Learn how to best comply with CCPA and other new privacy laws.
On January 1st, 2020 the California Consumer Privacy Act (CCPA) went into effect. As stated by the Attorney General, this act “creates new consumer rights relating to the access to, deletion of, and sharing of personal information that is collected by businesses.”
Similar laws are expected to follow in other states. The intent of the law is to force certain businesses to inform consumers about the classes of personal information they collect, the methods they use to collect it, and how the personal information is utilized. In addition, the law allows consumers to demand to see their own personal information on file or, in some cases, to demand that their personal information be deleted from business databases or withheld from sale to third parties.
“The biggest dangers to your business are the law’s provisions allowing consumers to sue, individually or in class action, even without proof that they have suffered any damages.”

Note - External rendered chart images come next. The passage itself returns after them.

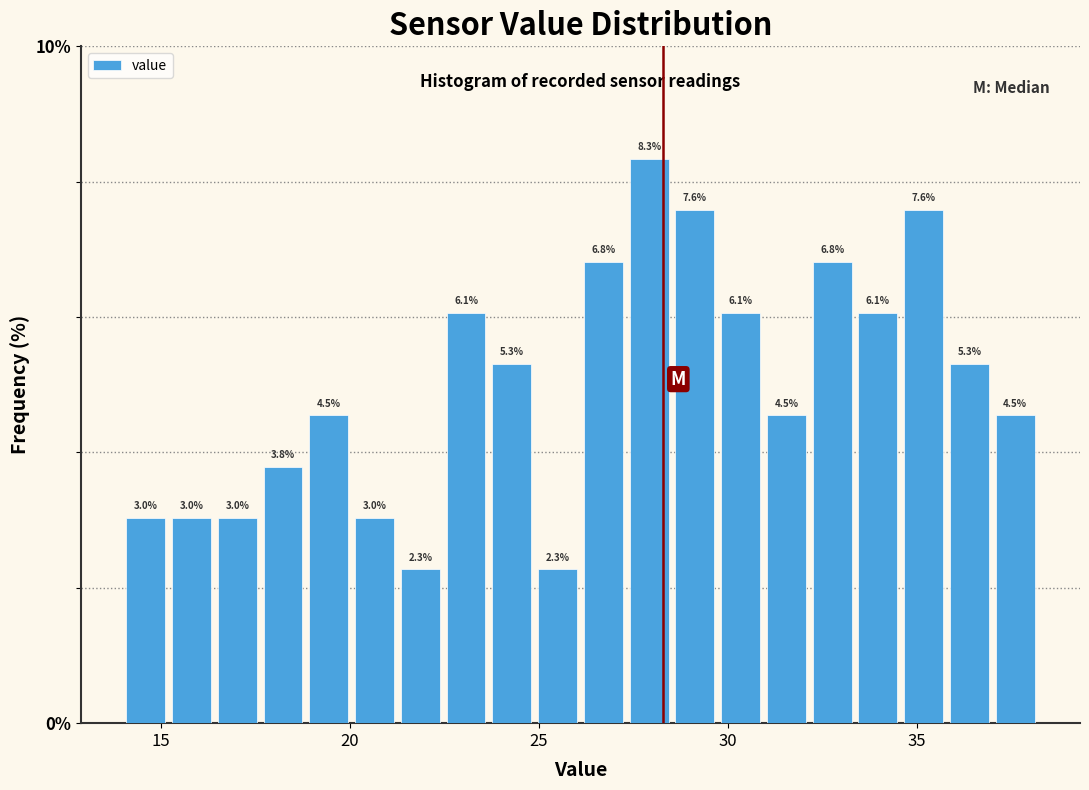

Read against the x-axis, roughly where is the centre of the tallest bar?

28.0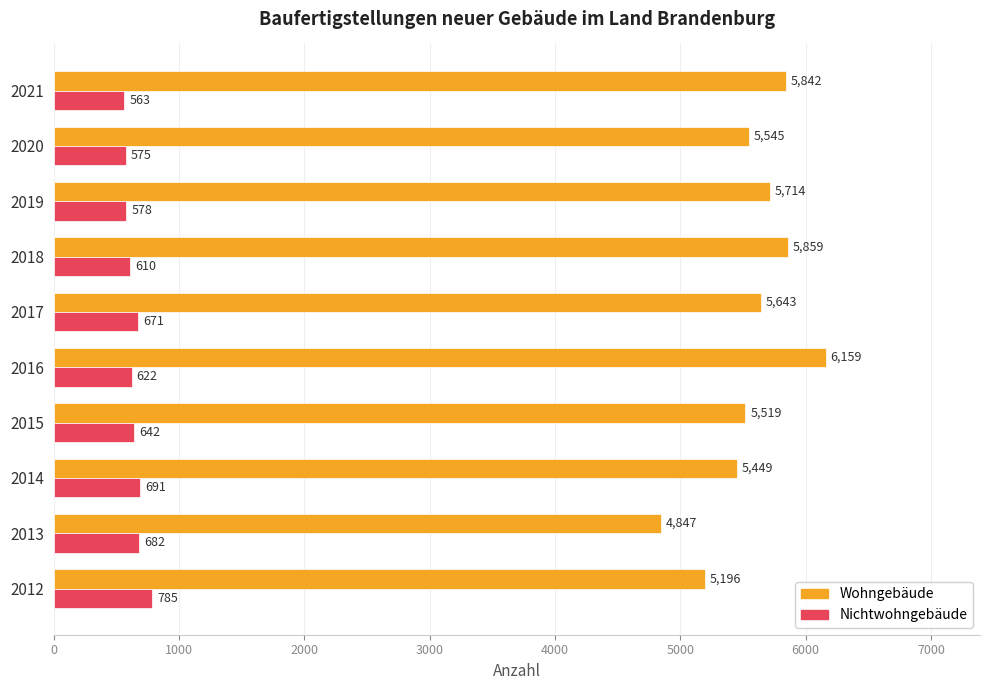

At how many categories does at least one series exceed 3565?

10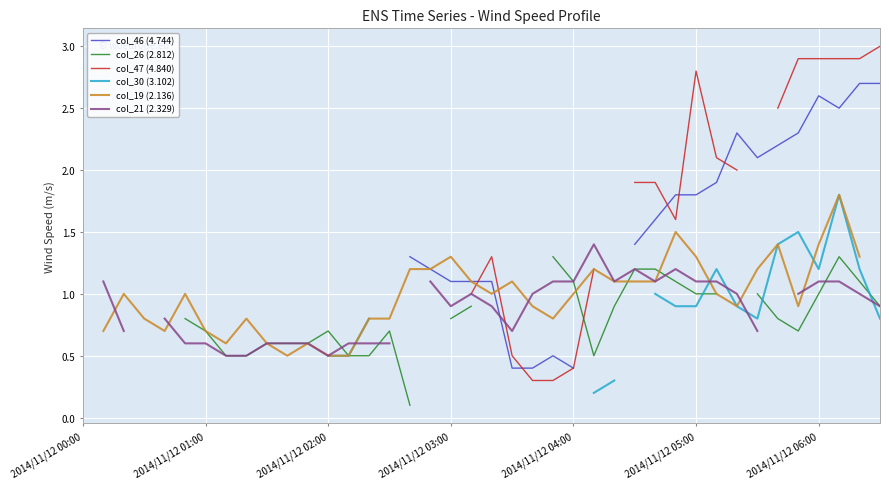

Where is the first local maximum for col_30 (3.102)?

31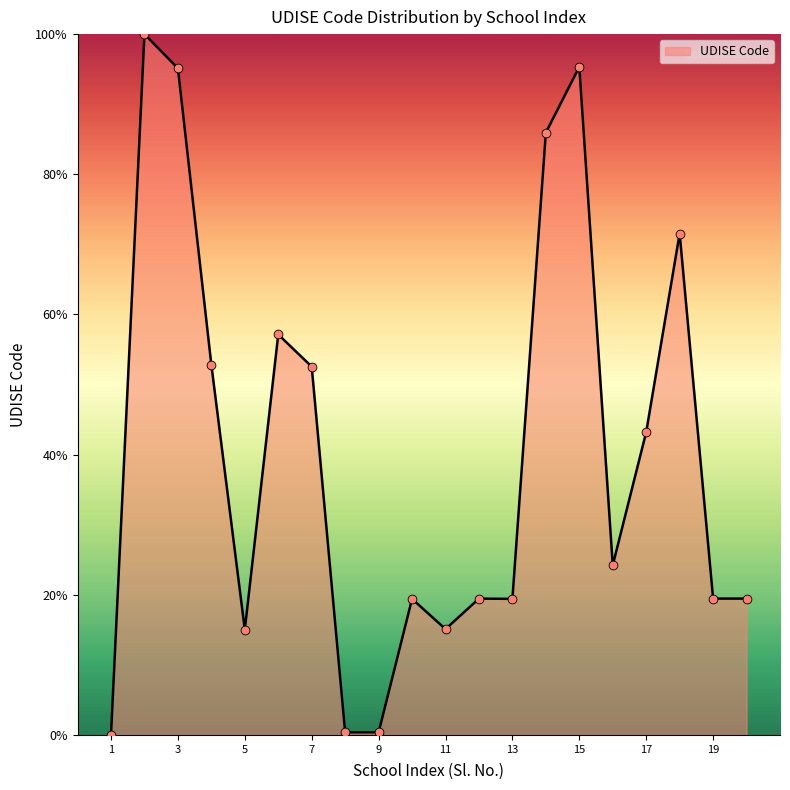

What is the maximum value shown in the chart?

100.0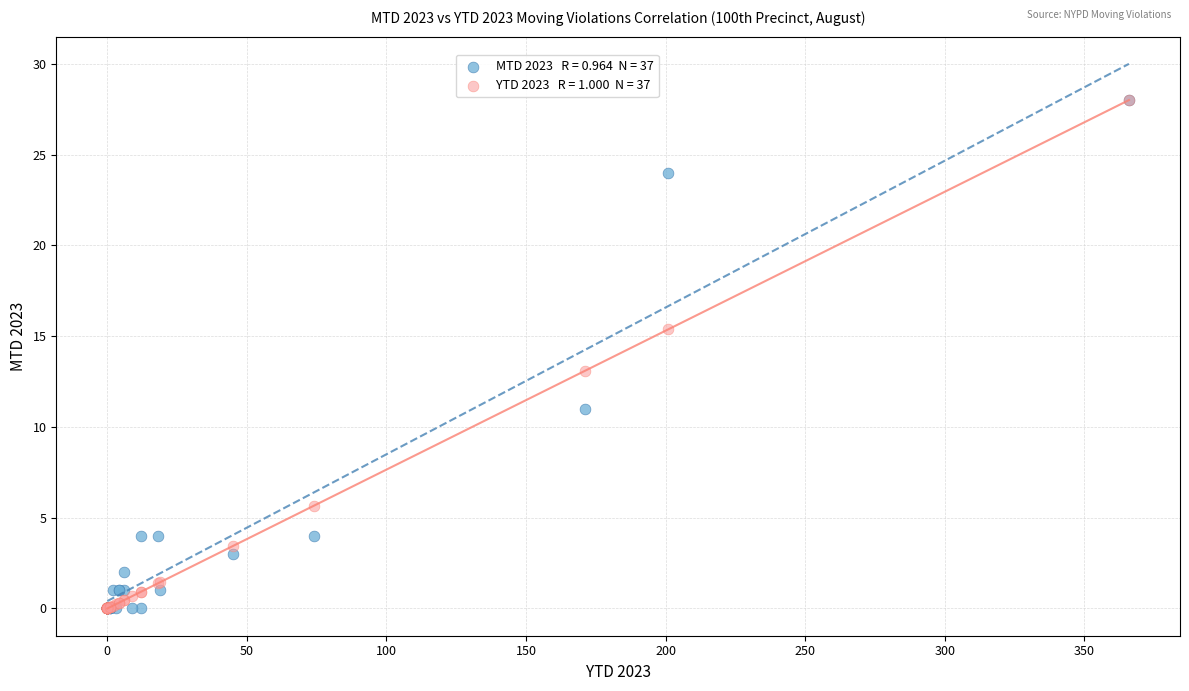

Across all series, what Y value is closest to 14?

13.1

This sounds simple, but of course, it is not. You will probably need an attorney’s help just to determine whether the law applies to your business — and, if it does, whether the law designates you as a “data controller” or a “service provider.”
Regardless of your physical location, if your business ever interacts with California consumers, you may need to present your personal information policies to them on your website; offering at least two methods, including a toll-free number for them to submit questions or demands. Before you provide a report to them or delete their data, you must (somehow) verify that they are who they say they are (perhaps collecting even more personal information in order to do so).
The biggest dangers to your business are the law’s provisions allowing consumers to sue, individually or in class action, even without proof that they have suffered any damages. The Attorney General can also file legal action against a business for failures to comply– and the penalties can be massive, particularly in the case of a security breach involving consumer personal information.
To learn more about the CCPA and how it may affect your business practices, you can read more details on the Attorney General’s website.
The information in this article is not intended as legal advice. The author strongly recommends that any business concerned about complying with the new consumer privacy laws promptly consult with legal counsel.